How will labor respond to the challenge in Michigan? Over the weekend, hundreds of union members crammed into union halls expressing a desire to fight back.

Demonstrations are planned for the next few days, which will coincide with the next votes on Right to Work. The two versions of the bill have to be reconciled before passage, and the earliest that they can vote is Dec. 11.

Some unions are talking about civil disobedience. Certainly an action that surrounds the capitol and prevents business as usual would be a welcome development—potentially stopping the ability of the right-wing to pass the law.

However, the real power of labor is the ability to stop everything—not just traffic on a particular street. While police may be able to clear a street of protesters, they cannot replace the workers in offices, stores, restaurants and factories. Organizing a general strike by all of labor is a tactic that is on par with the attack that is designed to strangle labor. The movement created by a general strike would draw a line in the sand on behalf of every employed and unemployed worker across the country who is sick of the race to the bottom, sick of the demands for concessions, sick of low wages and few benefits.

Over the last year, Michigan workers have gathered hundreds of thousands of signatures to get initiatives on the ballot only to find that the legislative and electoral arenas are dominated by and manipulated by the rich and powerful.

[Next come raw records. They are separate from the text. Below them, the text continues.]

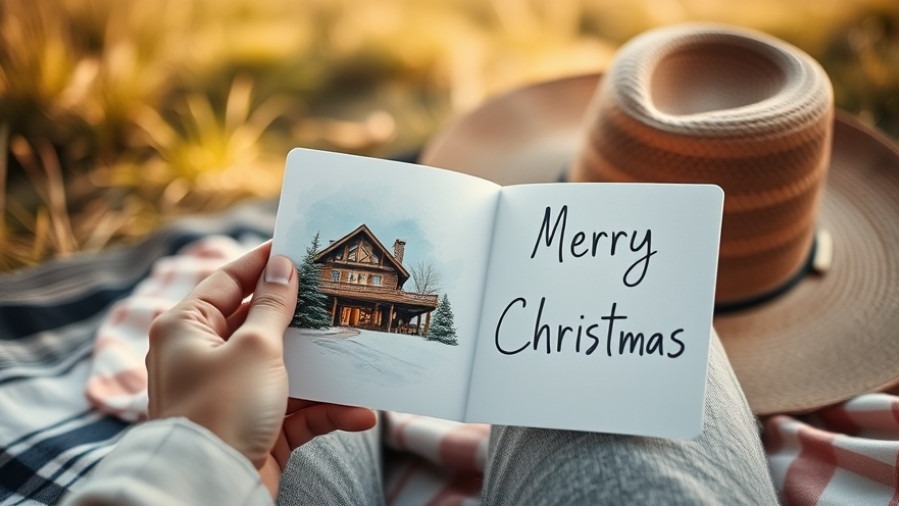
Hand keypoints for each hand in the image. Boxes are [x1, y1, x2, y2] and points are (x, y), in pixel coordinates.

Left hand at [146, 241, 375, 495]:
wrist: (209, 489)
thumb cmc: (222, 410)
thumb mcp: (255, 347)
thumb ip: (273, 304)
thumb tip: (282, 264)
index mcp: (187, 327)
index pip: (228, 280)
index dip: (263, 263)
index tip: (297, 247)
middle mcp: (205, 356)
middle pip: (261, 324)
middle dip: (303, 318)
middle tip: (338, 296)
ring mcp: (231, 393)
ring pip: (286, 369)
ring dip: (323, 371)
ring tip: (359, 357)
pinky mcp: (254, 427)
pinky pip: (296, 410)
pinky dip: (325, 411)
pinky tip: (359, 413)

Now is the time for tactics that use our strength in an arena where we are the ones who dominate—that is at every worksite.

The roots of the Right to Work battle: 1947 and 2012

Today’s Right to Work laws are founded on the 1947 Taft-Hartley Act. It was passed at a time when millions of workers were striking for a living wage, and for new rights to employer-paid health insurance and pensions. They were striking for justice on the job.

Bankers and businessmen saw the rising tide of worker rebellions as a struggle for power on the job, so they came up with a law that was designed to weaken unions. By taking the financial/organizational muscle out of the union, Taft-Hartley made it illegal to require everyone who benefits from union contracts to pay dues.

That was just one aspect of the law. Others included the creation of new ways for corporations and others to sue unions while at the same time banning union solidarity actions such as secondary strikes and boycotts (actions by workers not directly affected by a contract). The law banned closed shops where all workers in a union shop must belong to the union as a condition of employment.

All of those Taft-Hartley restrictions affected the financial strength of the union and their strategy and tactics. But another aspect of the law aimed directly at the heart of the union. The law required that union leaders take an oath supporting the very government that was undermining the unions. The law specifically banned communists, who had given leadership, vision and life to the labor movement, from playing a role. Combined with the McCarthy witch hunt, communists were hounded out of the labor movement by way of both hearings and neo-fascist violence.

Sixty-five years later, the effects of that 1947 law and the reactionary period that followed can still be seen in the weakness of labor. Waves of state repression, contracting out, plant closings and so on have added layers of weight that shape the state of the labor movement.

But the situation is not all doom and gloom. Labor today is not the same as it was in 1947. The working class is filled with the vitality of millions more African American, Latino, Asian and other workers of color. The willingness to act has been demonstrated by the general strike of Latino workers in 2006 and the Chicago teachers' strike of 2012. The many divisions that separate workers are still there, but the potential for what can be done is infinitely greater than it was in 1947.

More than anything the ranks want a solution.

What is needed in 2012 is a leadership that will act.